**Exercise tasks**
a - In the memetics post, who does the writer say must find practical uses for what science discovers?
b - Write a continuation of the memetics post, starting after its final sentence.
Source text: Begin
Re: virus: Re: virus-digest V1 #120

XYZ Customer Support (xyz@starlink.com)
Thu, 26 Dec 1996 14:05:45 -0700


> From: Schneider John <JSCHNEID@hanoverdirect.com>

> > I agree. And I see that memetics is already doing something. It
> > isaffecting the way media are perceived by people who know about
> > memetics.

> > This is changing the way people use media.

How has it been *directly* responsible for that?

> > In fact, I would venture to say ( without trying to sound self
> > important) that the poeople best equipped to use memetics are
> > those involved in creating content for media-- those that write
> > cultural texts and make it their life's work to be aware of how
> > those texts interact and influence individuals and cultures.

Science only discovers and uncovers...it is up to businessmen,
artists, TV evangelists, the military and so on to find practical
uses for it.

Hehehe!

> I have a feeling that XYZ would dismiss that by categorizing it
> under some already-known branch of knowledge... but it directs
> me to wonder the following:

No, not dismiss. If most (or even all) of memetics falls under one
or more other scientific disciplines, then the knowledge uncovered
by those other disciplines can help us to more throughly understand
what it is that we are supposed to be worshipping here in the
church of the virus.

> I've yet to see an argument directed at XYZ (so I'm hoping s/he
> reads this) which simply states that: memetics is a useful paradigm.
> It is a way of looking at culture "from the idea's (or meme's) point
> of view". Memetics is a language that was devised in order to help
> us more easily discuss our ideas, our own memes, when we're utiliz-
> ing this paradigm.

Paradigms are a shift in thinking and not a way of thinking.

> > What's sensationalist?

> I suppose: pretending like the theory is more powerful than it
> really is. For instance, Neal Stephenson's "Snow Crash" was
> discussed a bit at the time, and we all said, "Great book!",
> even though the book sensationalizes NLP by suggesting that we
> might be able to program people by just flashing the right image
> in front of their eyes. In a certain sense, all of science fiction
> is sensationalist.

Sesationalist as used by journalists, is when something is portrayed
in a false light, merely for the effect it have from pushing the
audience's buttons and selling papers or TV time.

> > There is a sensationalist body of baroque art that relies upon
> > 'soft porn' images to portray the visions of St. Teresa and the
> > rapturous beauty of heaven.

I am sorry about that John. I forgot that you are an artist and that
there is a different definition for "sensationlist" for artists than there
are for journalists or psychologists.

> > My hackles got up when I read posts that (literally) said that
> > work such as mine is worthless unless it meets the approval of one
> > person's value system-- and a value system that is poorly defined
> > to boot. I am not a gullible sensationalist. If what I do is not
> > scientific by your's or another person's definition then you have
> > a right to express that opinion.

Memes are not art. They don't exist anywhere outside of our own minds.
But that doesn't mean that the expression of those memes can't be
art or that memes aren't valuable. If memes weren't valuable, we wouldn't
have people fighting to the death over ideas behind such things as
racism, religion, or memetics. Hehehe!
Source text: End
Recorded data: Begin
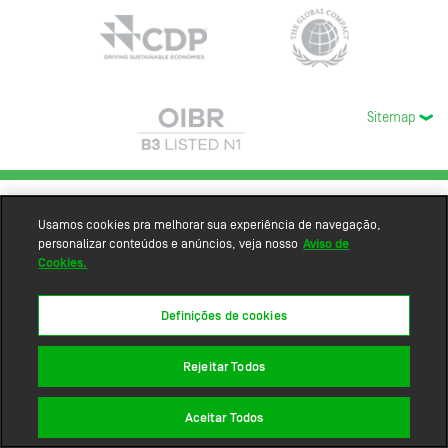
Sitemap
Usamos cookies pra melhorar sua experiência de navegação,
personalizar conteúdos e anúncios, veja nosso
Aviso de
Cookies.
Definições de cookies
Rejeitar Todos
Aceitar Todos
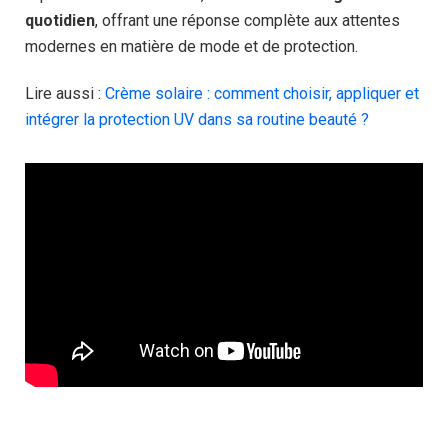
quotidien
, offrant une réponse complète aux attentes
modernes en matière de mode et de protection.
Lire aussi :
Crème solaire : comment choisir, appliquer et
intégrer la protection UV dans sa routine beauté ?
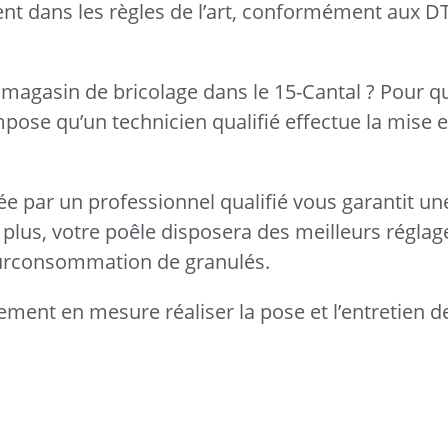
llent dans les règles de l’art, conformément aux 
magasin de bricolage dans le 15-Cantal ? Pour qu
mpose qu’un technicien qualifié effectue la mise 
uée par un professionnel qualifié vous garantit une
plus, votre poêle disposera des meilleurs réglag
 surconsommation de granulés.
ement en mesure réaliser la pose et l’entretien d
Recorded data: End
**Task results**
a - Businessmen, artists, TV evangelists, the military and so on.

b -
> > But to assume that "nothing is being done" and to take the job
> > away and get some "real men in here who can" is well, kind of hard
> > to take. I spend a lot of my free time on this list and I come to
> > it with a genuine interest. I don't want to have to leave it
> > thinking that I have nothing to contribute because I am not a
> > scientist. -- even though XYZ suggest I can become one.-- maybe
> > I don't.

The first step of all scientific disciplines is to gather data. Your input
about memes or your perception of memes or your reaction to memes,
scientific or not, is always valuable to a real scientist. Even art is
valuable to a scientist and that is why some scientists even refer to
art as "brainprints" (-- an allusion to fingerprints).

> XYZ desires a 'more scientific' understanding of memetics, and I
> am not opposed to getting a better understanding of it along those
> lines either. Your statement above (about how teaching memetics
> to art students may make them less gullible to advertising) could
> be turned into a scientific study without too much difficulty.

Expressing memes is not the same as knowing memes.

> > But XYZ does raise a good question with, "Where are the results?"
> > That's why I refrain from dubbing memetics 'science'.

> > Well, maybe it is a philosophy then. Existentialism has results.
> > Post modern theory has results. Both have radically changed a
> > technology we use every day-- language.

But language is a fad also.

> > language. Granted the technology is not as materialistic as "a
> > better rocket engine" and as far as "putting someone on the moon
> > goes"--- well that has to do with what you consider to be a sense
> > of place. The moon is a place, surely, but are there not semantic
> > "places" as well?

Semantics is the study of fads.

> > XYZ has every right to every word s/he has written. S/he also has
> > every right to the flack it has garnered. The art of good arguement
> > often requires one to see things from another person's perspective.
> > If someone uses the tactic of blocking, absolutely, another
> > perspective-- well, does one need to go further?

Very good point!

> Well, I'm a theorist, so I'll just suggest the experiment, and then
> wait for the experimentalists to come back with the results (har).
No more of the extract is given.